Re: [tied] Bader's article on *-os(y)o

From: elmeras2000
Message: 32686
Date: 2004-05-18

--- In cybalist@yahoogroups.com, "Rob" <magwich78@...> wrote:
> --- In cybalist@yahoogroups.com, "elmeras2000" <jer@...> wrote:
>
> > I have been asked that question before, Were there then no real
> > verbs? I want to warn against a pitfall here: It does not follow
> > that the prestage we come back to did not have any verbs. The
old
> > finite verbs are practically gone in Hindi, but that does not
mean
> > that Sanskrit did not have any. This may be a comparable story,
but
> > I wouldn't know.
>
> I understand what you're saying. If you are correct, do you have
any
> ideas as to what the "original" finite verb morphology was like?

I'm afraid that is asking too much. I cannot even analyze all of the
verbal stems which to me appear to be of nominal origin.

I should modify the suggestion a bit, for I really think the -(n)t-
extension was restricted to the third persons, while the first and
second persons added personal markers directly to the root (or,
verbal stem).
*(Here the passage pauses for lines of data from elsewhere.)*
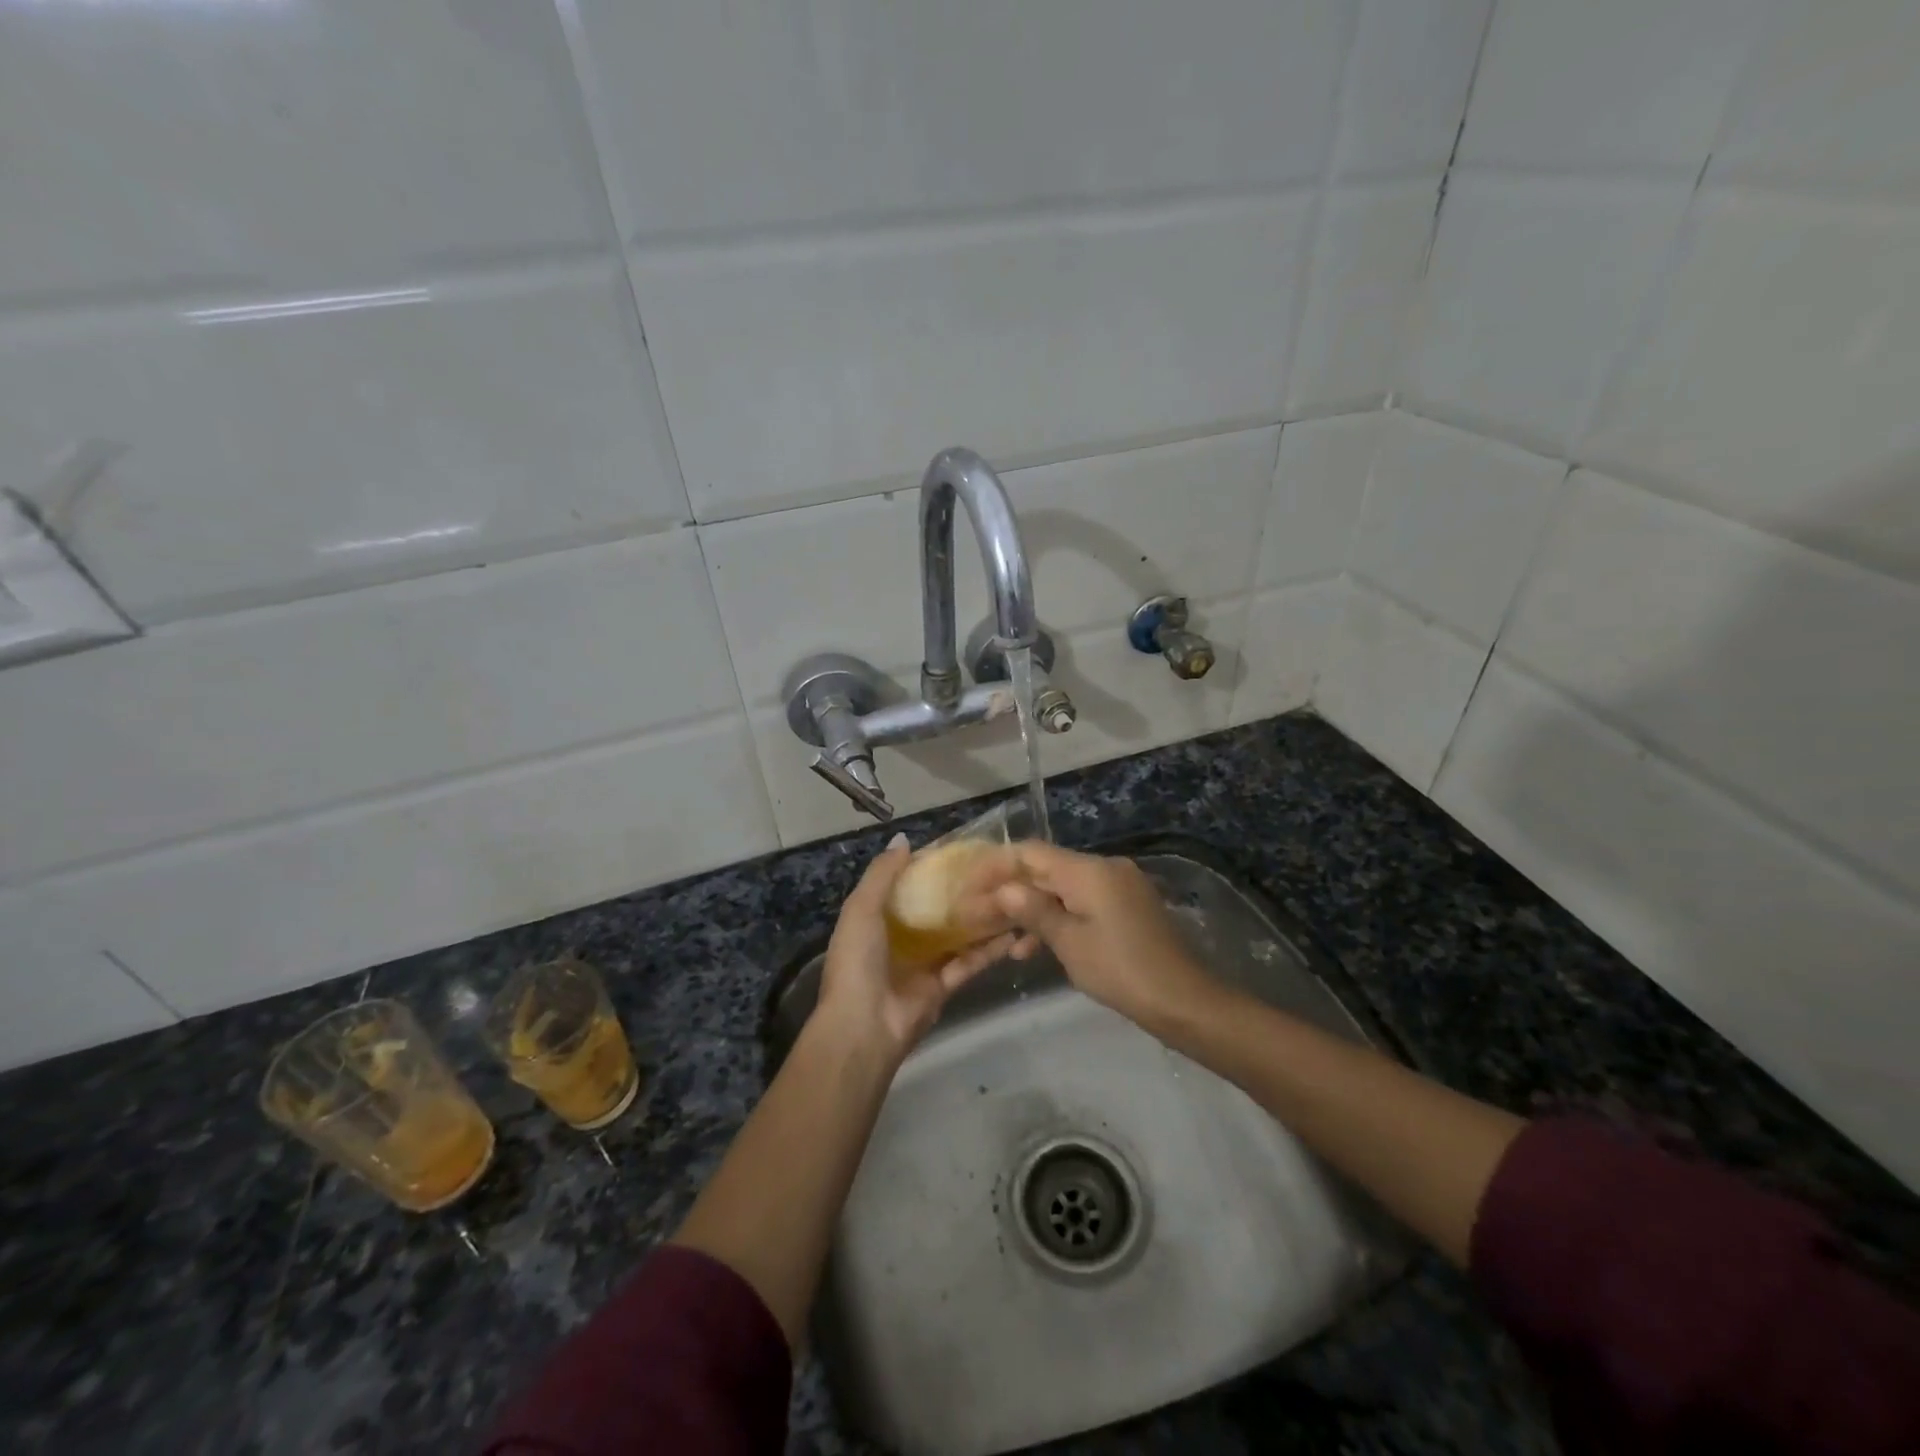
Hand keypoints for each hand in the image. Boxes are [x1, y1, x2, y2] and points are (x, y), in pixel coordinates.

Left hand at [815, 834, 1010, 1063]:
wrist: (864, 1027)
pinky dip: (989, 949)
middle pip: (936, 908)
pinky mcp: (944, 986)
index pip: (907, 884)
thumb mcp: (861, 910)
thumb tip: (904, 839)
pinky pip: (969, 963)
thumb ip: (882, 875)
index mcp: (876, 918)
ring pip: (957, 934)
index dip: (930, 866)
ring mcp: (924, 963)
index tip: (961, 848)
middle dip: (961, 891)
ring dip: (981, 917)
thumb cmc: (858, 961)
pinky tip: (1015, 931)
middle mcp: (901, 937)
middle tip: (995, 869)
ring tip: (1012, 894)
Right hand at [960, 843, 1219, 1033]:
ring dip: (1031, 908)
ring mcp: (1117, 886)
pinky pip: (1081, 903)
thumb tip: (1004, 889)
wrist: (1183, 1000)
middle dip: (1010, 890)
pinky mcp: (1125, 907)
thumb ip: (1034, 911)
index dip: (996, 866)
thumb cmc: (1121, 970)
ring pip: (1061, 888)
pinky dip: (1057, 918)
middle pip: (1045, 869)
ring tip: (997, 935)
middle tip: (976, 913)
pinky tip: (1031, 947)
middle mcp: (1104, 868)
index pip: (1031, 853)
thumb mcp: (1070, 943)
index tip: (968, 885)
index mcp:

The extensions -t-, -(e)n-, -(e)nt- (and -r ?) are in
my view phonetic variants of a single morpheme which is identical
with the individualizing, agent-noun-forming and singularizing
suffix -n(t)-. The functional range, as analyzed in depth by
Melchert and Josephson, resembles that of a definite article very
much. There seems to be still a long way to go until this is
understood satisfactorily, and I do not think the time is ripe to
make guesses about what this may have replaced.

> > "Belonging to -, characterized by -".
>
> Right. However, why is the *-o accented there, but (presumably)
not
> accented in other words such as *ekwos?

Again, I simply don't know. There is the ace-in-the-hole
labelled "contrastive accent" which is certainly a fact: Throughout
its known history, IE has created substantivized variants of
adjectives by retracting the accent (and adjectivized variants of
substantives by advancing it). That can lead to forms like Greek
thánatos 'death' which reflects accent on the sonant nasal of *-nH2-
, while the old participle thne:tós 'dead' has kept the expected
unaccented *-nH2- > -na:-. I have guessed that the IE tu-stems are
properly barytone substantival variants of the oxytone to-
participles, and that -u- is originally a weakened thematic vowel,
while later forms made no such change any more. There appear to be
many layers in this, and it is very easy to make mistakes.